## Directive 1
From the grocery column, list each item named in the sentence that begins "We paused to pick up".
## Directive 2
Please give the number of pounds the son says he gained, according to the grocery column.

## Source passage
------------------------
This easy recipe includes several healthful ingredients. (NDSU photo) This easy recipe includes several healthful ingredients. (NDSU photo)
Julie Garden-Robinson, NDSU Extension food and nutrition specialist (NDSU photo) Julie Garden-Robinson, NDSU Extension food and nutrition specialist (NDSU photo)
Avoid the temptations of grocery store marketing strategies.

By Julie Garden-Robinson, Food and Nutrition Specialist

NDSU Extension

“I suppose this is going to be a column,” my son said as I pushed a grocery cart and he added items to it.

We had paused in the produce aisle and he added bananas, oranges, strawberries, broccoli, cauliflower, lettuce, onions, potatoes, several types of peppers and other colorful produce items.

He examined the items carefully and looked at the prices before putting them in the cart. Truly, I was amazed and increasingly amused as we strolled through the store.

“I wish I could see what is going on in your brain right now,” he teased.

I was thinking: “Who are you and what have you done with my son?” This nearly 23-year-old guy was not a great vegetable eater as a child. He was more interested in sweets and now he was earning a gold star.

He has been a frequent subject in the 20-plus years I have written a column. In fact, as we walked, he began writing my column for me. His version was very entertaining.

We paused to pick up cans of beans, rice, peanuts, peanut butter, shredded cheese, two jugs of fat-free milk, yogurt, ground beef and other items. My husband looked in the cart and whispered to me, “This is all healthy food!” I grinned.

“Do you need some bread?” I asked as I reached for his old favorite: white bread.

“Actually I prefer whole-grain bread,” he replied.

This was serious. Maybe my real son had been abducted by aliens.

“Wow, you are really eating well,” I commented.

“I gained 15 pounds, so I watch my snacking, and I eat a lot more vegetables now,” he noted. “I lost the weight.”

I think he deserves an “honorary dietitian award,” I thought to myself. He didn’t fall for any of the methods used to sell food. He compared brands and prices, chose a variety of foods and didn’t even ask for a package of his favorite cookies.

Most grocery stores are arranged in a strategic manner to entice us to stray from our shopping lists and perhaps stretch our budget a bit. Marketing specialists and psychologists often help plan the layout and advertising strategies to encourage us to buy things.

For example, in his younger days, my son was enticed by highly sweetened cereals with beckoning cartoon characters at his eye level. Food is positioned on the shelves to get noticed.

Stores are arranged to promote lingering and impulse buys. Is the deli or bakery in your path? The delicious aroma of fresh-baked bread makes you want to bring home some baked goods, even if you have two loaves of bread in your freezer.

Maybe you need a gallon of milk. To get it, usually you need to travel to the back of the store. You may grab a few items on the way.

Often, items are grouped to promote buying additional items. Yes, having special seasoning mixes right by the meat is convenient, but maybe you weren't planning to buy the seasoning.
------------------------
(Saved entries)
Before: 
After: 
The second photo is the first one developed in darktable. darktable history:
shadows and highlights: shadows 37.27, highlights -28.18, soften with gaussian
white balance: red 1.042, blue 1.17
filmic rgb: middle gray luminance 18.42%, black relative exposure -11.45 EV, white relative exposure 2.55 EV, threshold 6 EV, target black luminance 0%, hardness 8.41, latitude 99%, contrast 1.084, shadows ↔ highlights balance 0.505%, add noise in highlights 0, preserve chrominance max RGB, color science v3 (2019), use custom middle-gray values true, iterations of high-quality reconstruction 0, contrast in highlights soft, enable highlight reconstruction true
------------------------
## Full output 1
- Cans of beans
- Rice
- Peanuts
- Peanut butter
- Shredded cheese
- Two jugs of fat-free milk
- Yogurt
- Ground beef

## Full output 2
15 pounds.